# About this exercise
Your task is to transcribe each record exactly and to omit every image.

====== Source data ======

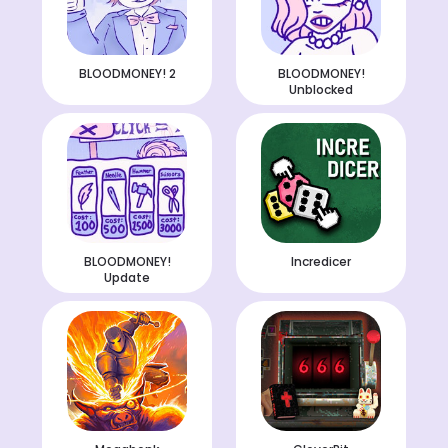
BLOODMONEY! 2
BLOODMONEY!
Unblocked
BLOODMONEY!
Incredicer
Update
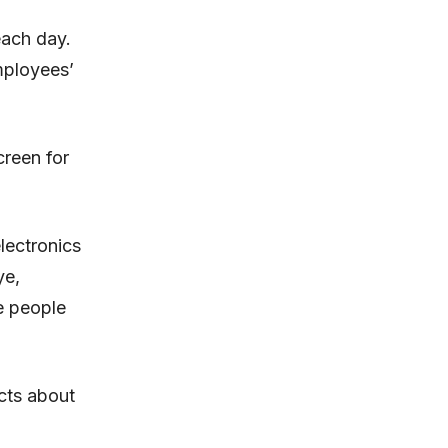
each day.
mployees’
reen for
lectronics
ye,
e people
ects about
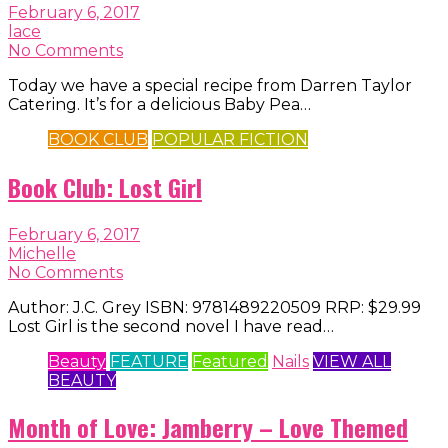
February 6, 2017
lace
No Comments
Today we have a special recipe from Darren Taylor
Catering. It’s for a delicious Baby Pea…
BOOK CLUB
POPULAR FICTION
Book Club: Lost Girl
February 6, 2017
Michelle
No Comments
Author: J.C. Grey ISBN: 9781489220509 RRP: $29.99
Lost Girl is the second novel I have read…
Beauty
FEATURE
Featured
Nails
VIEW ALL
BEAUTY
Month of Love: Jamberry – Love Themed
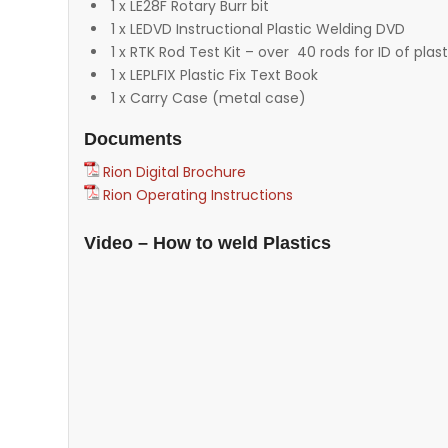
1 x LE28F Rotary Burr bit
1 x LEDVD Instructional Plastic Welding DVD
1 x RTK Rod Test Kit – over 40 rods for ID of plast
1 x LEPLFIX Plastic Fix Text Book
1 x Carry Case (metal case)
Documents
Rion Digital Brochure
Rion Operating Instructions
Video – How to weld Plastics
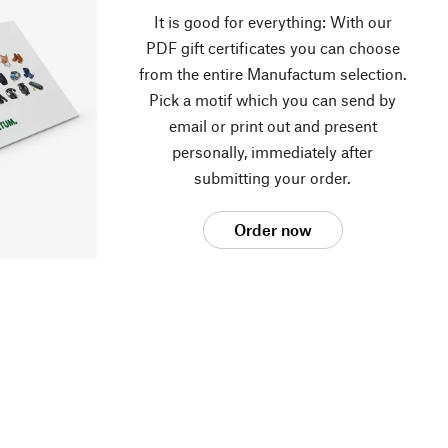
It is good for everything: With our
PDF gift certificates you can choose
from the entire Manufactum selection.
Pick a motif which you can send by
email or print out and present
personally, immediately after
submitting your order.
Order now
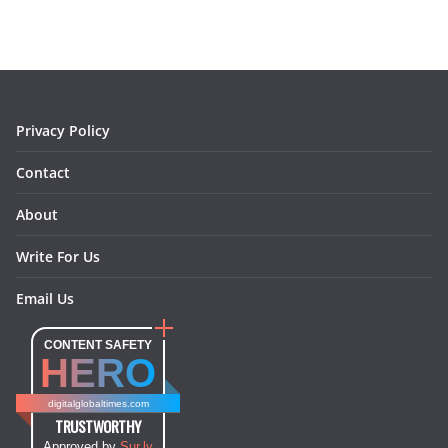
b
a
e
e
o
l
o
g
r
d
o
r
e
I
k
a
s
n
m
t
Privacy Policy
Contact
About
Write For Us
Email Us
CONTENT SAFETY
HERO
digitalglobaltimes.com
TRUSTWORTHY
Approved by
Sur.ly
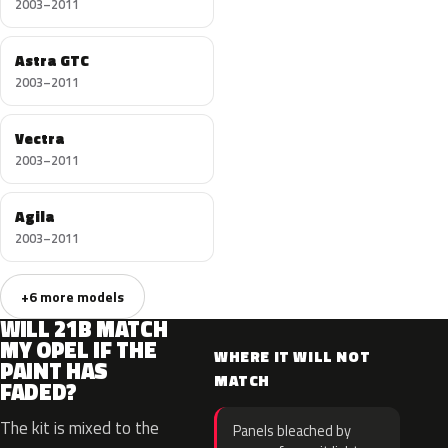
2003–2011
Astra GTC
2003–2011
Vectra
2003–2011
Agila
2003–2011
+6 more models
WILL 21B MATCH
MY OPEL IF THE
WHERE IT WILL NOT
PAINT HAS
MATCH
FADED?
The kit is mixed to the
Panels bleached by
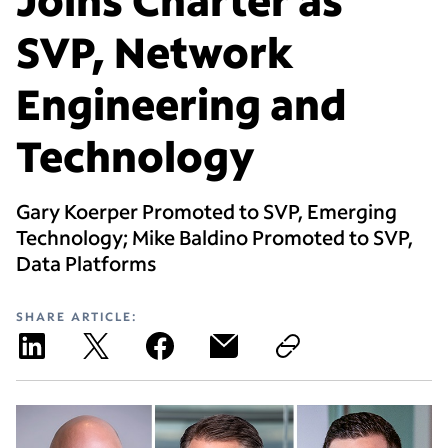
SVP, Network
Engineering and
Technology
Gary Koerper Promoted to SVP, Emerging
Technology; Mike Baldino Promoted to SVP,
Data Platforms
SHARE ARTICLE:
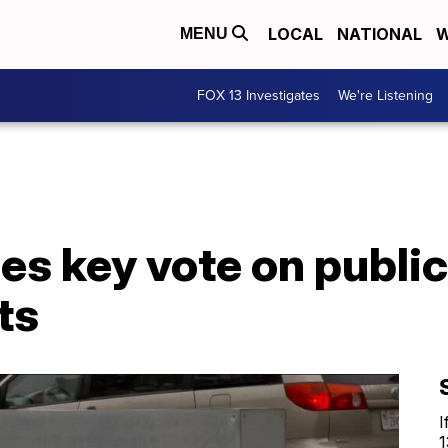
LOCAL
NATIONAL
W
MENU
FOX 13 Investigates
We're Listening
s key vote on public
ts
I
1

======

# Exercise solution
BLOODMONEY! 2
BLOODMONEY!
Unblocked
BLOODMONEY!
Incredicer
Update
each day.
mployees’
reen for
lectronics
ye,
e people
ects about
February 6, 2017
lace
No Comments
Today we have a special recipe from Darren Taylor
Catering. It’s for a delicious Baby Pea…
BOOK CLUB
POPULAR FICTION
Book Club: Lost Girl
February 6, 2017
Michelle
No Comments
Author: J.C. Grey ISBN: 9781489220509 RRP: $29.99
Lost Girl is the second novel I have read…
Beauty
FEATURE
Featured
Nails
VIEW ALL
BEAUTY
Month of Love: Jamberry – Love Themed
1 x LE28F Rotary Burr bit
1 x LEDVD Instructional Plastic Welding DVD
1 x RTK Rod Test Kit – over 40 rods for ID of plast
1 x LEPLFIX Plastic Fix Text Book
1 x Carry Case (metal case)
Documents
Rion Digital Brochure
Rion Operating Instructions
Video – How to weld Plastics
It is good for everything: With our
PDF gift certificates you can choose
from the entire Manufactum selection.
Pick a motif which you can send by
email or print out and present
personally, immediately after
submitting your order.
Order now
b
a
e
e
o
l
o
g
r
d
o
r
e
I
k
a
s
n
m
t
Privacy Policy
Contact
About
Write For Us
Email Us
CONTENT SAFETY
HERO
digitalglobaltimes.com
TRUSTWORTHY
Approved by
Sur.ly
2003–2011
Astra GTC
2003–2011
Vectra
2003–2011
Agila
2003–2011
+6 more models
WILL 21B MATCH
MY OPEL IF THE
WHERE IT WILL NOT
PAINT HAS
MATCH
FADED?
The kit is mixed to the
Panels bleached by
SVP, Network
Engineering and
Technology
Gary Koerper Promoted to SVP, Emerging
Technology; Mike Baldino Promoted to SVP,
Data Platforms
SHARE ARTICLE:
LOCAL
NATIONAL
W
MENU
FOX 13 Investigates
We're Listening
s key vote on public
ts
I
1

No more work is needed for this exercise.